What is the difference between Bonds and Debentures?
Financing is the basic requirement of every big and small-sized organization. Funds can be raised by issuing debt or equity instruments. When it is about debt instruments, two major sources of raising external finance are used by the companies; are Bonds and Debentures. In many countries, they are supposed to be one but the two terms differ in many regards. Bonds are generally issued by government agencies and large corporations, but public companies issue debentures, to raise money from the market.
Bonds and debentures are two financial assets which are issued by the borrowing company, for a price which is equal to, less than or more than its face value, but they are not one and the same. There are many differences between bonds and debentures which are discussed in tabular form, in this article below. Have a look.

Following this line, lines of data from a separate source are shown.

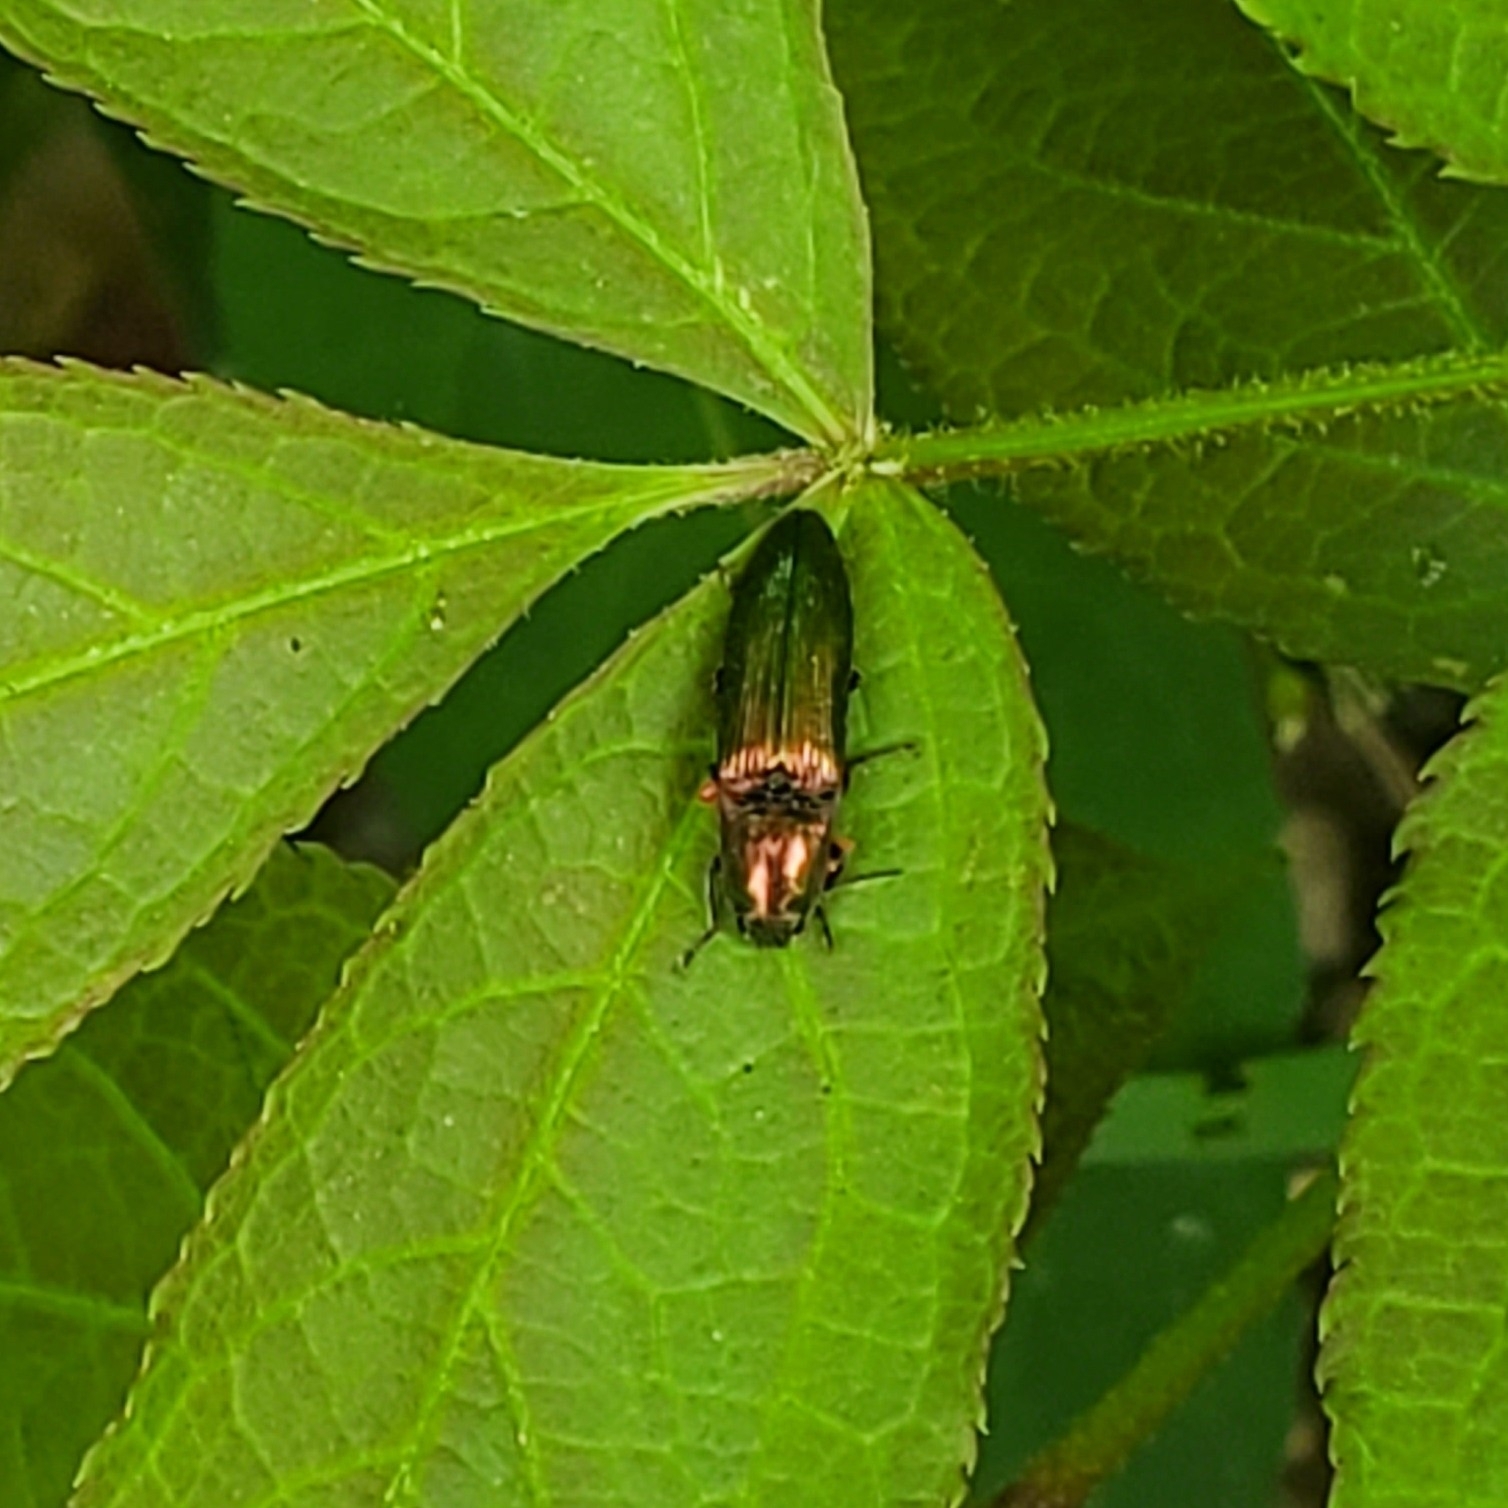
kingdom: Animalia
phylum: Arthropoda
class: Insecta
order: Coleoptera
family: Elateridae
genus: Nitidolimonius
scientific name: Nitidolimonius resplendens
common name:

Bonds are the most frequently referenced type of debt instrument, An investor loans money to an institution, such as a government or business; the bond acts as a written promise to repay the loan on a specific maturity date. Normally, bonds also include periodic interest payments over the bond’s duration, which means that the repayment of principal and interest occur separately. Bond purchases are generally considered safe, and highly rated corporate or government bonds come with little perceived default risk.
Bonds and stocks are both securities, but the major difference between the two is that (capital) stockholders have an equity stake in a company (i.e., they are owners), whereas bondholders have a creditor stake in the company (i.e., they are lenders). Being a creditor, bondholders have priority over stockholders. This means they will be repaid in advance of stockholders, but will rank behind secured creditors in the event of bankruptcy. Another difference is that bonds usually have a defined term, or maturity, after which the bond is redeemed, whereas stocks typically remain outstanding indefinitely. An exception is an irredeemable bond, such as a console, which is a perpetuity, that is, a bond with no maturity.
In corporate finance, a debenture is a medium to long-term debt instrument used by large companies to borrow money, at a fixed rate of interest. The legal term “debenture” originally referred to a document that either creates a debt or acknowledges it, but in some countries the term is now used interchangeably with bond, loan stock or note.
A debenture is thus like a certificate of loan or a loan bond evidencing the fact that the company is liable to pay a specified amount with interest and although the money raised by the debentures becomes a part of the company’s capital structure, it does not become share capital. Senior debentures get paid before subordinate debentures, and there are varying rates of risk and payoff for these categories.
Debentures are generally freely transferable by the debenture holder. Debenture holders have no rights to vote in the company’s general meetings of shareholders, but they may have separate meetings or votes e.g. on changes to the rights attached to the debentures. The interest paid to them is a charge against profit in the company’s financial statements.
Bonds and debentures provide companies and governments with a way to finance beyond their normal cash flows. Some debentures and bonds are convertible, which means that they can be converted into company stock. In a sense, all debentures are bonds, but not all bonds are debentures. Whenever a bond is unsecured, it can be referred to as a debenture.